##### ARTICLE #####

# The Movie Pop Quiz....



## Lucky13 (Jul 25, 2009)

Whoever gets this right ask a new question....

What is it that Blondie has on his revolver grip, in The Good, The Bad and the Ugly?


----------



## RabidAlien (Jul 26, 2009)

His hand.


----------



## vikingBerserker (Jul 26, 2009)

Silver Rattlesnake.

How many "man with no name" movies did Clint Eastwood star in?


----------



## Wildcat (Jul 26, 2009)

3.
What Clint Eastwood movie features Jim Carey?


----------



## Njaco (Jul 26, 2009)

Wildcat, sorry to say but you're wrong.

5

1. Fistful of Dollars
2. For a Few Dollars More
3. The Good, the Bad and the Ugly
4. High Plains Drifter
5. Pale Rider.

While not all the exact same character, they were loosely based on each other.



oh and to answer your question "The Dead Pool"


----------



## Graeme (Jul 26, 2009)

The Dead Pool.

What was the name of the pub featured in "Shaun of the Dead?"

(Edit; Ooops. Not quick enough. Chris has it.)


----------



## Njaco (Jul 26, 2009)

Yeah, looks like we cross-posted and we have our first controversy!! 

ok, I'll throw a question...

Bernard Hill starred in 2 movies that both won the Oscar for Best Picture and whose climatic line was "Don't let go...I won't let go"

What are the two movies?


----------



## lesofprimus (Jul 26, 2009)

Titanic and Lord of The Rings: Return of The King....

In the movie Slapshot, there are the notorious Hanson Brothers, played by 3 guys, only one of which has the real last name Hanson......

The other 2 are Steve and Jeff Carlson...

Originally, the Hanson Brothers were to be played by 3 REAL Brothers, not 2 and a third guy.... What were the names of the 3 original brothers????

Actually, just name the missing Brother........


----------



## Njaco (Jul 26, 2009)

Only ones I can think of are the Sutter Bros?


----------



## lesofprimus (Jul 26, 2009)

Nope.......


----------



## Njaco (Jul 26, 2009)

I found it but I cheated - found it on the web.  I'll keep my mouth shut!


----------



## lesofprimus (Jul 26, 2009)

NO MOTHERFU*KING CHEATING U ASSHOLES!!!!!!! 

If u cant guess the answer to a question, dont... The person who stumps the board asks another question....


----------



## Njaco (Jul 26, 2009)

I thought that was Rule #1!! 

and you got mine frickkin' quick!!!


----------



## Becca (Jul 26, 2009)

Jeff, Steve and Dave Hanson.


----------



## Becca (Jul 26, 2009)

Oh and 'The Winchester' from the Shaun of the Dead.  OK Monty, what did I win?!??!!


----------



## Becca (Jul 26, 2009)

I was quickly corrected by my taller half, and his name was Jack Carlson.


----------



## GrauGeist (Jul 26, 2009)

LMAO @ buncha cheatin' MoFos...


----------



## lesofprimus (Jul 26, 2009)

##### PROVIDED MATERIAL #####

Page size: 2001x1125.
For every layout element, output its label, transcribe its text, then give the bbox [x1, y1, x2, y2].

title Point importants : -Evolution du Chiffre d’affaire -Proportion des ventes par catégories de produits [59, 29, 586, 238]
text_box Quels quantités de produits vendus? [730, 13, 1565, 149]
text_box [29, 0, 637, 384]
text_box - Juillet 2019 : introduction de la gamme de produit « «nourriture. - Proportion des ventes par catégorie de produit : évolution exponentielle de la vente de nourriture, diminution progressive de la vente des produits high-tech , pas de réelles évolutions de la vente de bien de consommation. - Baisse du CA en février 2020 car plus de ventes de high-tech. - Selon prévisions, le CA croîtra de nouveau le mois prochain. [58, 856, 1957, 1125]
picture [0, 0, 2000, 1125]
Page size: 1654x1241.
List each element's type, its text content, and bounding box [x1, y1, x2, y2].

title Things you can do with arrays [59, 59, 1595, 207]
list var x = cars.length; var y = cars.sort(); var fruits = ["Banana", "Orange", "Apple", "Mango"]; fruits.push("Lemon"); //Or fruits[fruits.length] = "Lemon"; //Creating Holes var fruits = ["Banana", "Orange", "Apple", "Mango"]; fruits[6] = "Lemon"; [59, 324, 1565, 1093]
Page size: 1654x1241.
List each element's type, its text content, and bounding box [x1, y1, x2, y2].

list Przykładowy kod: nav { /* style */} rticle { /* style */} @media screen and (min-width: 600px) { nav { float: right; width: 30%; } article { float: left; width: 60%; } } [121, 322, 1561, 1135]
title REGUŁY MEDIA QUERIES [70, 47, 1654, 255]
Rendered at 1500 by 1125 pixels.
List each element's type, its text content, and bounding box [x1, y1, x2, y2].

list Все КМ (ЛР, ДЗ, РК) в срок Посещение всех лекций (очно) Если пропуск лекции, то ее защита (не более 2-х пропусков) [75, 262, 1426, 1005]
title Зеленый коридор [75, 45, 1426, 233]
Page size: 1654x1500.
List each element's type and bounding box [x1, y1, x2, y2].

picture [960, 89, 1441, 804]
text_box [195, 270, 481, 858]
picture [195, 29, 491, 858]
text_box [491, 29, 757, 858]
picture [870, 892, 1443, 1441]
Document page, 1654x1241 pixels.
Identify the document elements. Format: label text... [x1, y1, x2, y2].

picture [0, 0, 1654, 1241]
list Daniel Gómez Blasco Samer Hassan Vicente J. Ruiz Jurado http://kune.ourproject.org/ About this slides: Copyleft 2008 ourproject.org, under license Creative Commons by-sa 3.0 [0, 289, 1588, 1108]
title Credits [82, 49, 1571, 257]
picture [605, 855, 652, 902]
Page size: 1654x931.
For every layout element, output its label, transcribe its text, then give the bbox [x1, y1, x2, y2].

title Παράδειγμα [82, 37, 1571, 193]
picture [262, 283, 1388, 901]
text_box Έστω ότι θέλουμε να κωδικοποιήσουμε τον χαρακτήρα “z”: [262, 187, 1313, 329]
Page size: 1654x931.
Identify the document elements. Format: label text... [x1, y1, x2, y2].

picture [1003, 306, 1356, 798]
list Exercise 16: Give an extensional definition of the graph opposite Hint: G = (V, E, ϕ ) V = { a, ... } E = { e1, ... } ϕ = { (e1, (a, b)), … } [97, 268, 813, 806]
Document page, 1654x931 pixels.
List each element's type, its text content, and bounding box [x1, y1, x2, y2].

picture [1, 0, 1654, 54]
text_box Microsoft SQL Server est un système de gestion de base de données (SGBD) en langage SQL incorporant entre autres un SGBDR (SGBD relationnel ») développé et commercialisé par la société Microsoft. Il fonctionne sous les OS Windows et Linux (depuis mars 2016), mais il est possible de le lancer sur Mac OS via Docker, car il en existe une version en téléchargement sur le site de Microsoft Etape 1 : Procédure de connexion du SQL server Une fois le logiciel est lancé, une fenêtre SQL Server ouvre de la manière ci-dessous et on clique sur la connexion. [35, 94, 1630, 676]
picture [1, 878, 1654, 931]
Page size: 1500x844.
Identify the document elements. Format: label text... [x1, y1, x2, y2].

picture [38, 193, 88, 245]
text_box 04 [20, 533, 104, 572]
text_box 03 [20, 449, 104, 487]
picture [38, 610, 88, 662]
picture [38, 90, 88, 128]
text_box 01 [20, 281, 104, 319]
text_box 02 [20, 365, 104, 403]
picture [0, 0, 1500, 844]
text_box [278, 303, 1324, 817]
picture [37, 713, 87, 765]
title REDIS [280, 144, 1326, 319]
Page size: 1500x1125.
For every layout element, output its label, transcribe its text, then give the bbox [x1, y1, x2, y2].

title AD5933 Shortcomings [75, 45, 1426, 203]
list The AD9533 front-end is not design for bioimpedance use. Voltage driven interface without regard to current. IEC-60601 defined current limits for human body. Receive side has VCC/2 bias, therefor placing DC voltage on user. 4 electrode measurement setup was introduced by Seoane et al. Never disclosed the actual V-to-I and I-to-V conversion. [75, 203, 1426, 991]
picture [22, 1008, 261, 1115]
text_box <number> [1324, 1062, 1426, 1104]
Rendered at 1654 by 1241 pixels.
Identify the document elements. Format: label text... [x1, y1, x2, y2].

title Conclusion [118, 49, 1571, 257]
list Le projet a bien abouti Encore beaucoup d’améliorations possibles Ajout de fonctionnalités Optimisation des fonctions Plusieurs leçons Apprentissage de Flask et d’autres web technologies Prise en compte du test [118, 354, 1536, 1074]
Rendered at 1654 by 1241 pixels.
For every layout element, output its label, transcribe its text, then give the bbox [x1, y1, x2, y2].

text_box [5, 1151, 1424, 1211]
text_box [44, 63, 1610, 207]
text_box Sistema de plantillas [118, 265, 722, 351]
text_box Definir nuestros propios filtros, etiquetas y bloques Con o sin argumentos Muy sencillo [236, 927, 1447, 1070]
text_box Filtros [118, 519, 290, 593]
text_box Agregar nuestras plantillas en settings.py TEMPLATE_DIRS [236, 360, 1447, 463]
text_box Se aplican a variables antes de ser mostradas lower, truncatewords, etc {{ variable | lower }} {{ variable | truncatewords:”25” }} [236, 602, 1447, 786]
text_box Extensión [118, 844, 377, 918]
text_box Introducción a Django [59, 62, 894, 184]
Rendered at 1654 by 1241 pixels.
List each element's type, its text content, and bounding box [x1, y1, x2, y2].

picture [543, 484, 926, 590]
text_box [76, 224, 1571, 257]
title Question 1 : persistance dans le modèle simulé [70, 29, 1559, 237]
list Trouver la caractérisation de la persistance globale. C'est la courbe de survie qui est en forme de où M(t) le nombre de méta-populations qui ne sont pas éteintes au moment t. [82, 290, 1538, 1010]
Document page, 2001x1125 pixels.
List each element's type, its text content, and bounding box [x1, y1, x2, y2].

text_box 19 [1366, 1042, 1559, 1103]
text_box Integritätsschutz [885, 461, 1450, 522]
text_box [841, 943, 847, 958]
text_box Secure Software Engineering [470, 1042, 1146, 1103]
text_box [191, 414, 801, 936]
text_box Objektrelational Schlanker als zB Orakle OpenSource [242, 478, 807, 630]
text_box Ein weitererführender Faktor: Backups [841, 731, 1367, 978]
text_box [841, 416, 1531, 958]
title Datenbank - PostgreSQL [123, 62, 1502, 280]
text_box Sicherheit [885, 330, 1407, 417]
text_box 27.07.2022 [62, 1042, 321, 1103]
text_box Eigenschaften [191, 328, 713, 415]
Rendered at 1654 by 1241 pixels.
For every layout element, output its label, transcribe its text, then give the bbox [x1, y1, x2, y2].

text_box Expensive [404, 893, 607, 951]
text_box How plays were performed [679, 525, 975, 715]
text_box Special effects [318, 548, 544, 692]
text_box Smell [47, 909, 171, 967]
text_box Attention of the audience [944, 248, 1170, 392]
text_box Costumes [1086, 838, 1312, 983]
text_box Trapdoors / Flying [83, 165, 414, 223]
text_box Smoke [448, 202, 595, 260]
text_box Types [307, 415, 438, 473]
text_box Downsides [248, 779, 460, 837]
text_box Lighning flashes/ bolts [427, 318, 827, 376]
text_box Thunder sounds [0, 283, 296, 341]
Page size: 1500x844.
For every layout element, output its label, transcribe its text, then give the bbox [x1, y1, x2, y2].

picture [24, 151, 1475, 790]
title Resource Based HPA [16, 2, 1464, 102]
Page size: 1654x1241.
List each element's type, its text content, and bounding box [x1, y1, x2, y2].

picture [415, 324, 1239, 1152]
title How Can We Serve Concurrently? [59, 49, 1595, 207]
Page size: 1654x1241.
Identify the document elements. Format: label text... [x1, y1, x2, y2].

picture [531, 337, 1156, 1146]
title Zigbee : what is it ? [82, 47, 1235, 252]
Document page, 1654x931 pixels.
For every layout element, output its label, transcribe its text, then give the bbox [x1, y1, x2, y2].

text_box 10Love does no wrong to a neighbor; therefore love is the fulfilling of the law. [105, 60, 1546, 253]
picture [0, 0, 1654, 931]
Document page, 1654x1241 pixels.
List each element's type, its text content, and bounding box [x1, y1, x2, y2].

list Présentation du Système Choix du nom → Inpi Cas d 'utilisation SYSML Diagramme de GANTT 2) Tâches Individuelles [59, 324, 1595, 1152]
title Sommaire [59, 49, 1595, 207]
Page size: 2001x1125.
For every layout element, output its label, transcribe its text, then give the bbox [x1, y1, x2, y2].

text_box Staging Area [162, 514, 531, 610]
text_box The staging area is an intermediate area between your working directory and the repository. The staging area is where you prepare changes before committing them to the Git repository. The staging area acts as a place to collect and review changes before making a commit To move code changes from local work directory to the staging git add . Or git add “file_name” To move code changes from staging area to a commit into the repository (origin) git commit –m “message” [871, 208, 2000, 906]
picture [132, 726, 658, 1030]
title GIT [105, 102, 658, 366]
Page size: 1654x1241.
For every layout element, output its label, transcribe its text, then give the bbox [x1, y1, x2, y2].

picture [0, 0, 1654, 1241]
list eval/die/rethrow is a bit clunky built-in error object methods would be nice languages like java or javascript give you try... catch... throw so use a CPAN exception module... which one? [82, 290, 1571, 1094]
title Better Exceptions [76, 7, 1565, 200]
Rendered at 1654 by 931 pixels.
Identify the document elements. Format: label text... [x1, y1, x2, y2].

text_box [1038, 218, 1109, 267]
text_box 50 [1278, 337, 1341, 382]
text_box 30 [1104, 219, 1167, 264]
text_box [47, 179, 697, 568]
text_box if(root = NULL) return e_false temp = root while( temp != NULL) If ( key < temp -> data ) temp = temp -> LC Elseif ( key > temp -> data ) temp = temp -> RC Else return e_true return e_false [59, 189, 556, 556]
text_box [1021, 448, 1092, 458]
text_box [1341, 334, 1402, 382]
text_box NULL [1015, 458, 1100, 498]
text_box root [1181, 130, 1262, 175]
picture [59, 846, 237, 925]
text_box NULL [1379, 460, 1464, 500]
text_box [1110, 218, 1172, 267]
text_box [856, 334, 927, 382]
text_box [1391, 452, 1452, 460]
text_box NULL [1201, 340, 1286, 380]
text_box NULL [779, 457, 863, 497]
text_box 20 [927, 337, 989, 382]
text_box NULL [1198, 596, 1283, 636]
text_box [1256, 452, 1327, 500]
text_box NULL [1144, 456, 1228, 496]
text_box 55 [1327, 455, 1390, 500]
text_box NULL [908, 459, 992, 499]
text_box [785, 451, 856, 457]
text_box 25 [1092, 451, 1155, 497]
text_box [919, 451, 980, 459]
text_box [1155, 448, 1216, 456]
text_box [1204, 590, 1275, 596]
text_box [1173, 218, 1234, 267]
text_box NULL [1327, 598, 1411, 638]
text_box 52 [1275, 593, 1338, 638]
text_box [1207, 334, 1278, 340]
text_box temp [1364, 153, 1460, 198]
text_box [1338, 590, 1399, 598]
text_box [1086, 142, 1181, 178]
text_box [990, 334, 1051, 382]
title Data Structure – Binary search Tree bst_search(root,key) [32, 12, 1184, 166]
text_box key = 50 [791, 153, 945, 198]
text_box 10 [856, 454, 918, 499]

#####

**THINGS TO DO:**
1. In the movie pop quiz thread, what pub from "Shaun of the Dead" does Becca name?
2. Rewrite the movie pop quiz thread from "The other 2" to "3 original brothers????", changing "Carlson" to "Olson".

**OUTPUTS:**
1. The Winchester.

2.
The other 2 are Steve and Jeff Olson...

Originally, the Hanson Brothers were to be played by 3 REAL Brothers, not 2 and a third guy.... What were the names of the 3 original brothers????